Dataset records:
━━━━━━━━━━━━━━━━━━━━━━━━━━━━━━

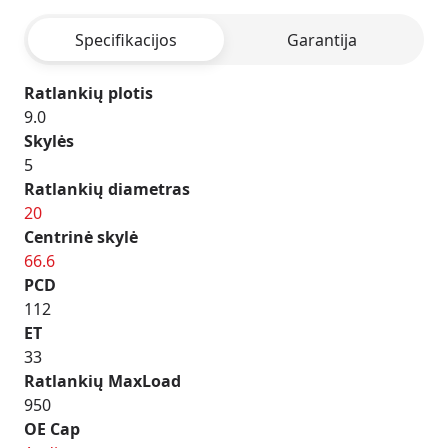
HYPER
Specifikacijos
Garantija
SILVER
Ratlankių plotis
9.0
Skylės
5
Ratlankių diametras
20
Centrinė skylė
66.6
PCD
112
ET
33
Ratlankių MaxLoad
950
OE Cap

━━━━━━━━━━━━━━━━━━━━━━━━━━━━━━

▸ **ACTIVITY**
In the records above, find each line that mentions the string "Ratlankių", then copy it.

▸ **OUTPUT OF THE TASK**
Ratlankių plotis
Ratlankių diametras
Ratlankių MaxLoad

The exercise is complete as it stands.